Fewer babies were born in 2008 than the prior year, and it appears to be linked to the recession, a new study shows.
The number of births in 25 states where data was collected fell to 2.29 million in 2008, down from 2.33 million a year earlier, according to the Pew Research Center.
The birth rate — the share of women between ages 15 and 44 who gave birth – also fell in 20 of the 25 states. The overall birth rate dropped 1.6% to 68.8 births per 1,000 women of childbearing age.
The researchers relied on state level data to help parse the relationship between births and economic trends in the region. The 25 states surveyed account for 54% of all women of childbearing age in the U.S. and the same percentage of babies born annually.

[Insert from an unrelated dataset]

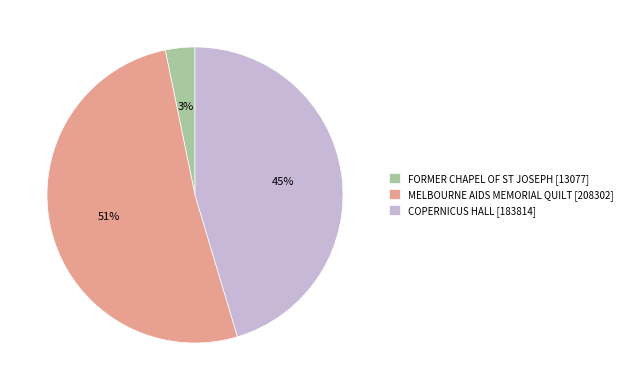

How many segments does this pie chart have?

3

“The analysis suggests that the falloff in fertility coincides with deteriorating economic conditions,” the report says. “There is a strong association between the magnitude of fertility change in 2008 across states and key economic indicators including changes in per capita income, housing prices and share of the working-age population that is employed across states.”
I find this interesting on a number of levels. My initial gut reaction is to say “wow, I’m impressed that people are being responsible in assessing whether they have the appropriate resources to properly raise a child.” Furthermore, it certainly is the case (not that I would know personally) that there are a lot of immediate costs associated with newborn babies. On the other hand, the ability to raise a child from a financial standpoint depends on a family’s financial situation over the next 18 years or so, not just on today’s circumstances. This suggests that households either expect this recession dealie we’ve got going on to persist for a really long time or they are overweighting current conditions in their decision-making processes. In general, people tend to overestimate the degree to which the future is likely to look like the present. (Adjustable-rate mortgages, anyone?)
Economically speaking, contraception is a substitute for children (yeah, I went there), so if households see the recession as causing an effective price increase on children, the demand for birth control should increase as a result. Does this also mean that birth control pills count as an inferior good?
Update: So I was half kidding about the birth control thing, but apparently I wasn’t far off. Shortly after finishing this post, I came upon an article entitled “Is the Crappy Economy Causing Men to Neuter Themselves?”. Apparently there’s some empirical evidence that vasectomies are inferior goods or countercyclical assets or whatever. Ouch.